The styrene-based polyesters and vinylesters require respiratory protection and skin protection, as styrene is considered by some (California) to be a possible carcinogen. There is a time weighted average for breathing the esters, specific to the percentage of styrene in the mixture. Excessive inhalation can lead to headaches, sinus irritation, and watering eyes. Skin contact is permissible, but can be difficult to remove and can enter the bloodstream.
The epoxy-based resins are more forgivable with regards to respiratory issues, but dermal protection is much more important. Short term occasional exposure is not serious, but can develop into allergic reactions.

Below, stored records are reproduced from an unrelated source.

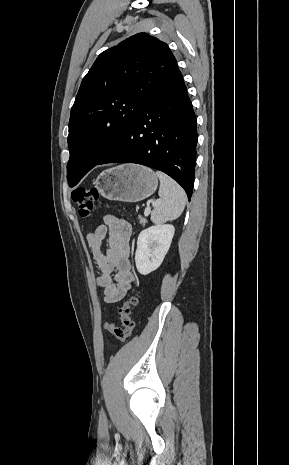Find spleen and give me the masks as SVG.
<instances>
[{
	"mask_svg": "<svg viewBox=\"0 0 289 465\" xmlns=\"http://www.w3.org/2000/svg\"><path fill=\"white\" fill-rule=\"evenodd\" d=\"M160 180L158 194L160 200L151 212V221L162 224L178 218L185 207L186 194L183 188L171 177L161 171L156 172Z\"/></svg>",
	"mask_w": 289,
	"mask_h": 465,
	"instance_id": "1",
	"label": "spleen"
}]
</instances>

Reinforcement to resin ratio
Reinforcement and resin are mutually beneficial to each other. The reinforcement is the strength in the system and the resin is the binder that holds the reinforcement together and shapes the product. The ratio is important in creating the optimal characteristics of cost, quality, and weight of the final product.
The reinforcement may consist of glass fibers (fiberglass), carbon fiber, kevlar, as well as a myriad of other natural and manmade fibers. The resin may consist of thermoset polyester, thermosetvinylester, thermoset polyurethane, epoxy, as well as any thermoplastics. As these are combined to create a product, the ratio used can create a wide range of properties.
The process used and processing goes a long way towards the actual resin to reinforcement ratio. Hand layup is extremely operator dependent where a good, careful laminator can achieve a 30-40% glass loading depending on the design of the glass and the time allowed.
Sprayup processing will allow for glass loading up in the 25 to 35% range. This process is usually a faster pace production process where more advanced equipment is used, though it is generally hand-operated and again operator dependant.
Resin Infusion processing can achieve reinforcement ratios towards 60% depending upon the reinforcements used and the processing. Some reinforcements have voids in them for the resin flow, which remain full at cure and lower the reinforcement ratio.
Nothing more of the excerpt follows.